Saved entries

· · ·

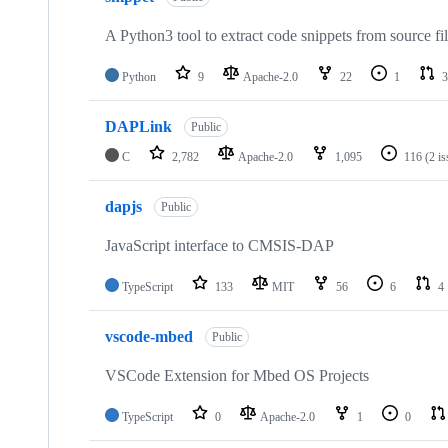
A Python3 tool to extract code snippets from source fi
Python
9
Apache-2.0
22
1
3
DAPLink
Public
C
2,782
Apache-2.0
1,095
116
(2 i
dapjs
Public
JavaScript interface to CMSIS-DAP
TypeScript
133
MIT
56
6
4
vscode-mbed
Public
VSCode Extension for Mbed OS Projects
TypeScript
0
Apache-2.0
1
0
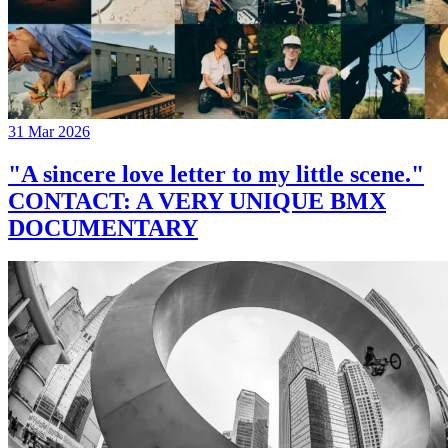
31 Mar 2026
"A sincere love letter to my little scene."
CONTACT: A VERY UNIQUE BMX
DOCUMENTARY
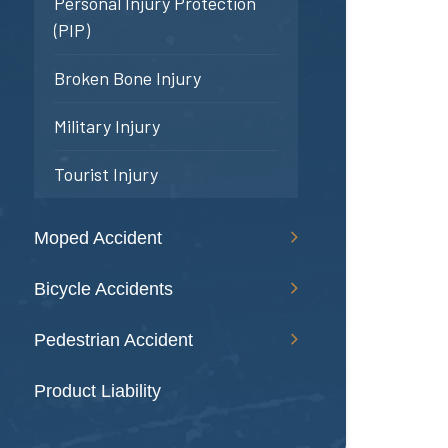
Personal Injury Protection
(PIP)
Broken Bone Injury
Military Injury
Tourist Injury
Moped Accident
Bicycle Accidents
Pedestrian Accident
Product Liability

· · ·

# Problem to work on
Please transcribe everything from the line containing "31 Mar 2026" down to the end of the data, both ends included. Leave the pictures out of your answer.

# Answer
31 Mar 2026
"A sincere love letter to my little scene."
CONTACT: A VERY UNIQUE BMX
DOCUMENTARY
Personal Injury Protection
(PIP)
Broken Bone Injury
Military Injury
Tourist Injury
Moped Accident
Bicycle Accidents
Pedestrian Accident
Product Liability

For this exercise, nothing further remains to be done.